• **INSTRUCTIONS FOR THE TASK**
Revise the material between the lines holding "pose: elev=89.1 azim=98.7" and "Dot at: (174, 166)", inclusive, swapping "dist" for "distance" and leaving everything else untouched. Return only those lines.

• **EXERCISE DATA**
※ ※ ※

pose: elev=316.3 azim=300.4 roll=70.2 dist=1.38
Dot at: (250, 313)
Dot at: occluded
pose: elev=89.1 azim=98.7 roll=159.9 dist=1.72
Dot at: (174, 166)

※ ※ ※

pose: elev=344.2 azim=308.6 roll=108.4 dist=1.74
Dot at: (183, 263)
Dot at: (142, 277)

※ ※ ※

• **FULL ANSWER**
pose: elev=89.1 azim=98.7 roll=159.9 distance=1.72
Dot at: (174, 166)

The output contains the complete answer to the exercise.